The car which sped through the night held four men: Jim, Hank, Pete and Cash Simmons. Only Pete had prior knowledge of Simmons’ reputation and work, and the fact that he had been responsible for deprogramming a number of innocent victims of the cults, which grew in size and numbers across the country. The men had driven all afternoon to pick up Simmons in Atlanta where he had worked his last job. Now they headed for Scranton and the new temple of the Chosen.
As they drove, Simmons told them his plan. He and Jim would study the location while Pete and Hank would rent a car and a house in the country and get a few necessary supplies needed for the kidnapping. Simmons was a straightforward man who allowed no deviations from the way he worked. As they listened, they began to have a respect for him and the results he accomplished.
“Too bad I haven’t had a chance to check out the location. I like to have some insight before I arrive. I have an inside man who works for me, but you boys called the shots about wanting to help. Now, you will have to abide by my rules, especially you, Jim. I know how hard it will be to step back and listen to my way of working a case. That’s why I don’t like to have a family member along. It can get pretty dicey. You either do it my way or you go home. Got it?”
They gave their word. Jim grimaced, but finally nodded.
Cash was a man in his late fifties and looked every bit of it. Though he was not fat, his skin creased in his neck and his chin doubled with a sag that implied great weight loss. His short crew cut emphasized his steely blue eyes. His face, which seemed pleasant enough, hardened when he spoke. It was as though he projected two images, for when he was silent, he lost the coldness. Then his face implied warmth and caring. His cheap suit was gray and slightly rumpled. The trouser legs were a trifle too short, revealing white socks and scuffed brown shoes.

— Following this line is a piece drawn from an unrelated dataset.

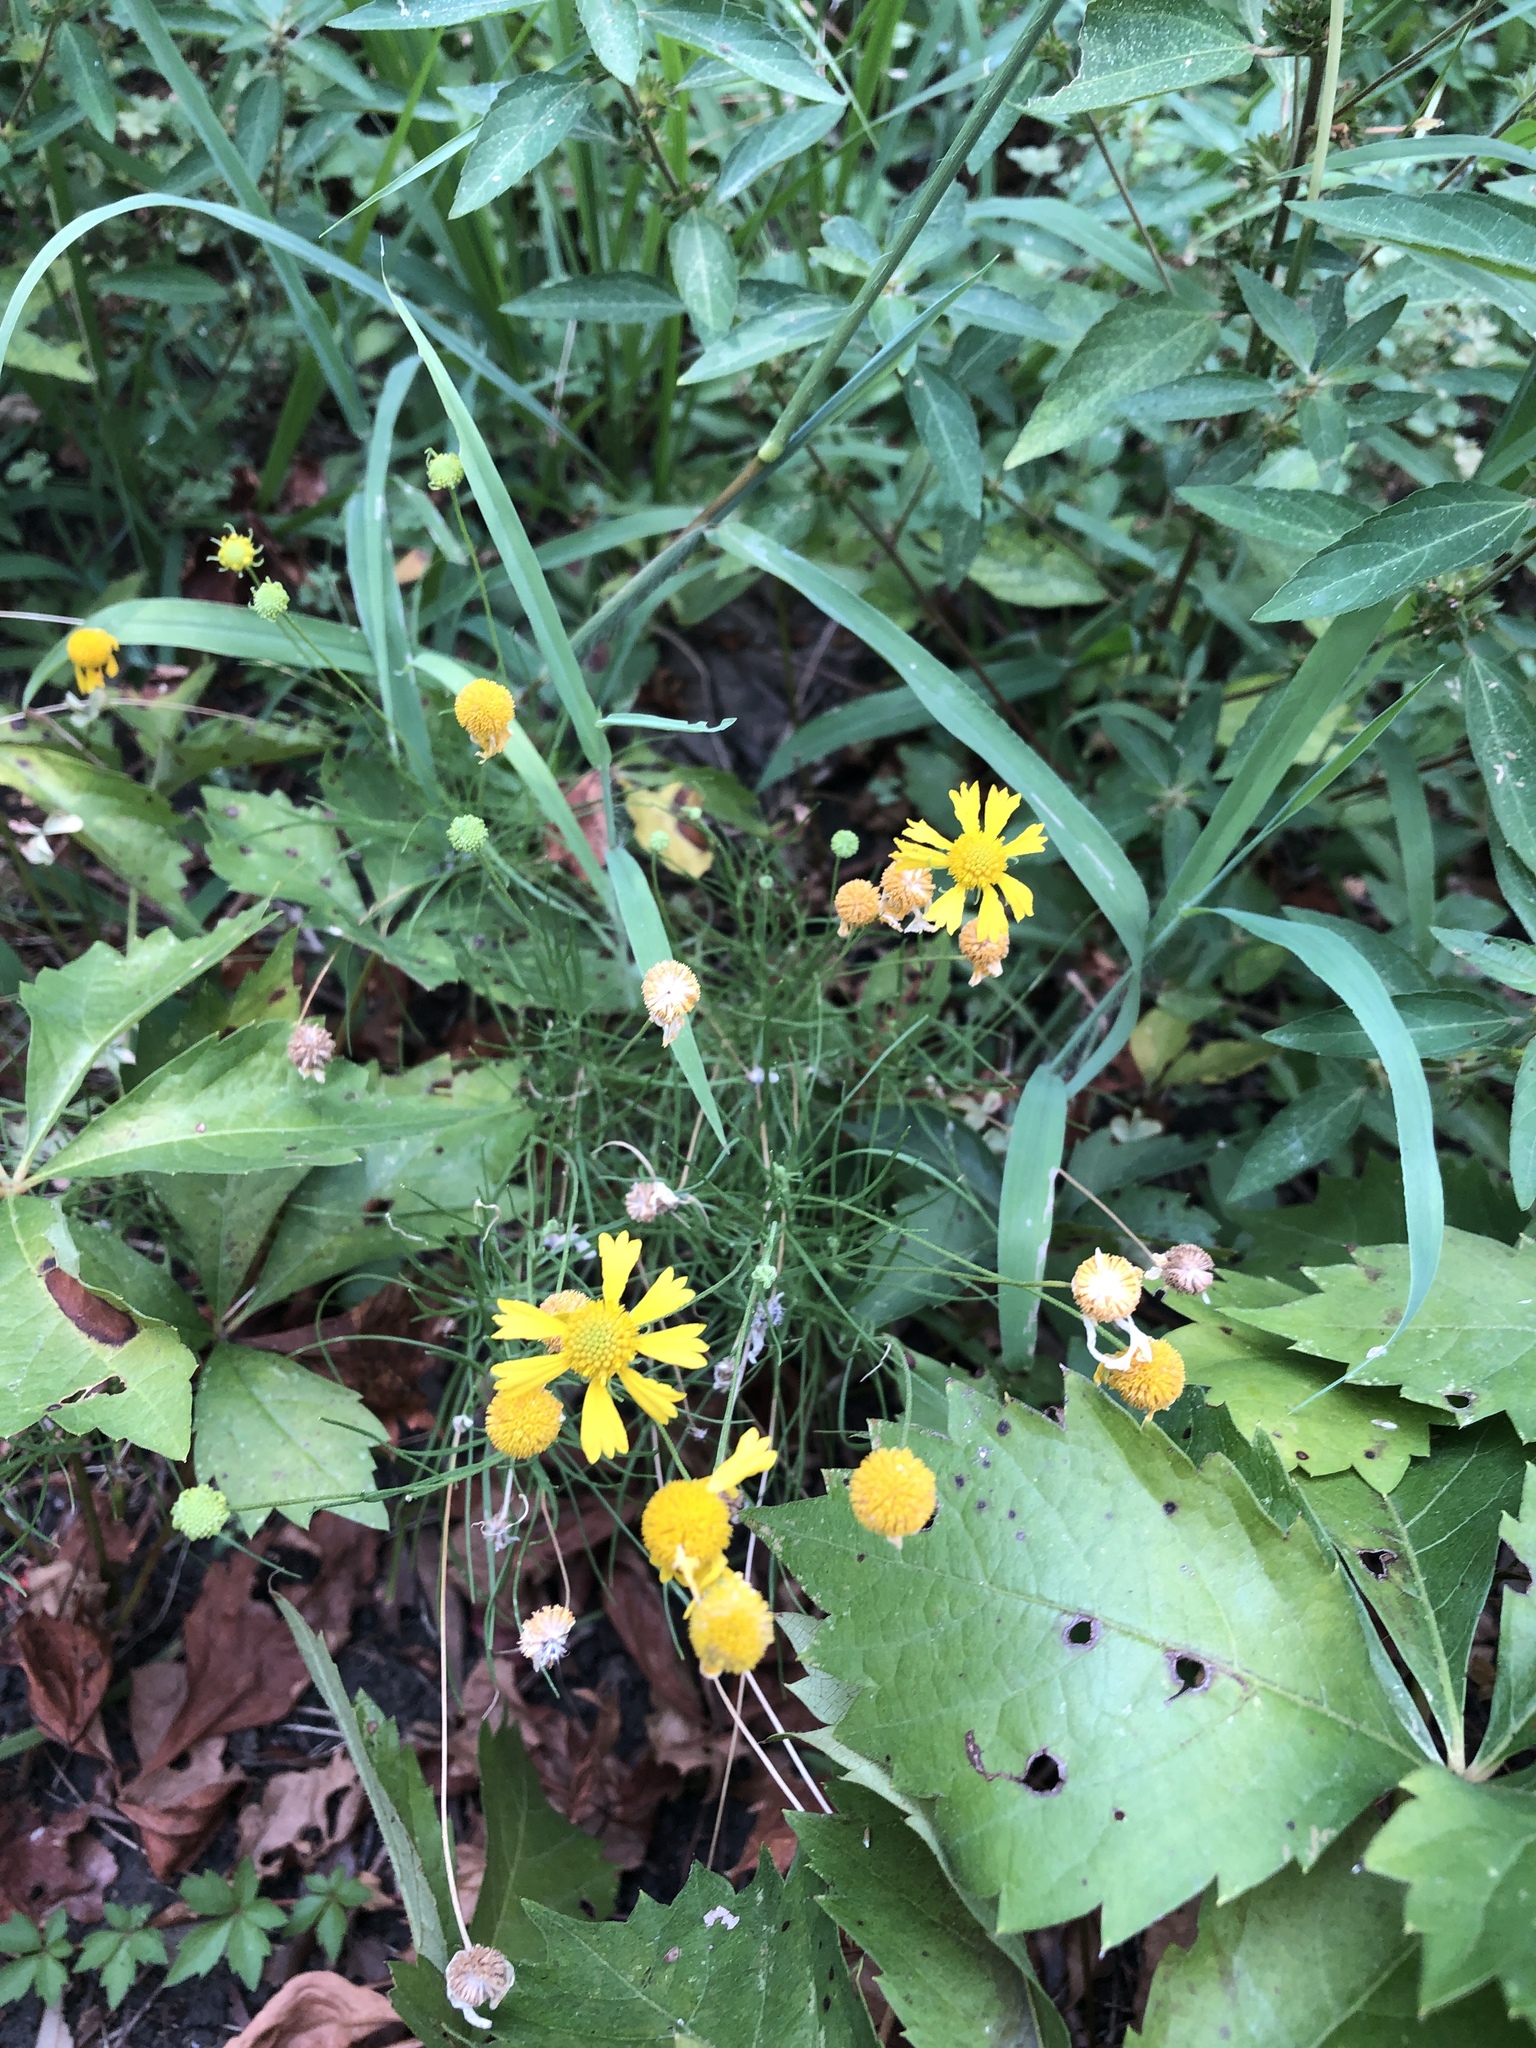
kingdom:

Jim asked, not taking his eyes off the road, “What do we do first?”
“The first thing we do is get a motel and a good night’s sleep.” Sensing Jim’s impatience, he leaned forward, slapping him on the shoulder. “Look, son, I haven’t been to bed in three days. I’ve been catnapping in a chair. I’m bushed. We won’t accomplish much the first day anyway. When Hank and Pete are up they can lay the groundwork. They can start asking questions, rent the house, and get out supplies. Good thing you had sleeping bags. One less thing to buy. See if there’s a vacant room with a front window where we set up camp. A lot of leg work, but it’s necessary. Jim, you come with me. We’re going looking for Trish, find out where they are operating.” He leaned back and looked like he would fall asleep.
Pete nudged him. “How soon can we make contact with Trish?”

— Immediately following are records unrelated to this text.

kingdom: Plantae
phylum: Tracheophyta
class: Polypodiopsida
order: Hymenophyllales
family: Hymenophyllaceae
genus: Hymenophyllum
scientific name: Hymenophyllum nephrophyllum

“I’m, glad you asked that. Which one of you does she know well, other than her father?”
“Hank,” Pete answered. “His wife was is close friend with her mother. She might respect what he has to say.”
Cash laughed, “That may have been true once, but it won’t necessarily be true now. It’s important that you are along as Jim’s friends. Let him do the talking, and even that will be low key. I can’t tell you how important it is that we don’t scare them off, or they will disappear into the woodwork and we may never see her again. They are probably used to moving in a hurry without leaving a trail. Lucky for you, Jim, had what she wanted, the coat, or some money. Some of these poor kids just disappear without a trace, especially when they don’t have a bargaining chip.”
Jim was silent as they all digested the possibilities. “What can I possibly say to her that I haven’t said before?”
“I want you to act like you’re giving it one more try before you give in and turn the coat or the money over to her. I know they will be expecting trouble because you threatened the leader. I’m sure they don’t expect such a hot headed man to give up without a fight. We have to devise more of a plan. After I sleep I’ll be able to think.” Simmons sat back in his seat and closed his eyes. End of discussion.
Hank read the map with the help of a flashlight. Pete dozed beside Cash. The road was fairly deserted when Jim pulled in front of a motel on the edge of Scranton. H e sensed Jim’s impatience and leaned forward, slapping him on the shoulder.